With 80 modules up to Masters level, IPGM provides three main programmes of study including:

Clinical Specialties – Cardiology, Diabetes, Nephrology, Trauma & Orthopaedics.

Public Health – Child Health, Epidemiology, Research Methods and Critical Appraisal, Women's Health and Psychiatry.

Institute of Post Graduate Medicine, BSMS runs PG courses in Public Health and Management to meet the needs of doctors and other senior health and environmental colleagues in delivering and managing the public health and/or environmental agenda. Participants gain an understanding of public health and management issues and the various roles of all the professionals involved in both the statutory and non-statutory sectors.

Professional development – Primary Care, Personal Development, Leadership, Medical Education, Quality & Clinical Governance, Evidence-based Practice, and Knowledge & Management.

Staff research projects in the department include the preparation and support of medical teachers involved in inter-professional education; complexity theory in medical education, leadership and management; experience of non-graduates studying Masters courses; and the development of clinical reasoning in medical undergraduates.

==Sports==
===Rugby===
BSMS Men's Rugby has been in place since the University was opened in 2003. The team won the NAMS (National Association for Medical Schools) Plate competition in 2017. Professional rugby player Matt_Worley once visited the team.

===Hockey===
The Sussex Healthcare Hockey Club was founded by BSMS students in 2016.

===Football===
The BSMS Men's Football Team won the first intramural league, based at the University of Brighton, and finished sixth at the National Association of Medics' Sports tournament in Dublin.

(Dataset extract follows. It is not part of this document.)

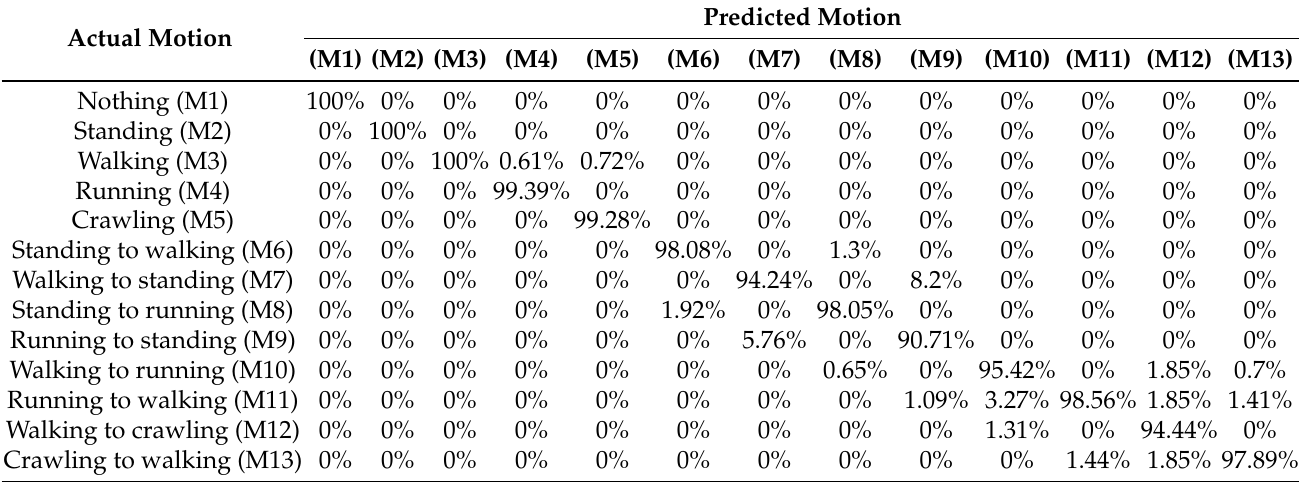
Table 4. Classification results from the CNN-based classifier (Case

On Wednesday, 22 March 2012 BSMS Men's Football secured the league title with a 7–1 victory over CSL. The win also meant the team had achieved a maximum 10 wins from 10 in the competition. The following weekend the team reached the semi-finals of the National Association of Medics' Sports 2012 tournament in Dundee, Scotland. They were beaten on penalties by eventual winners Newcastle.

The team currently sit in Division 1 of the Mid-Sussex football league.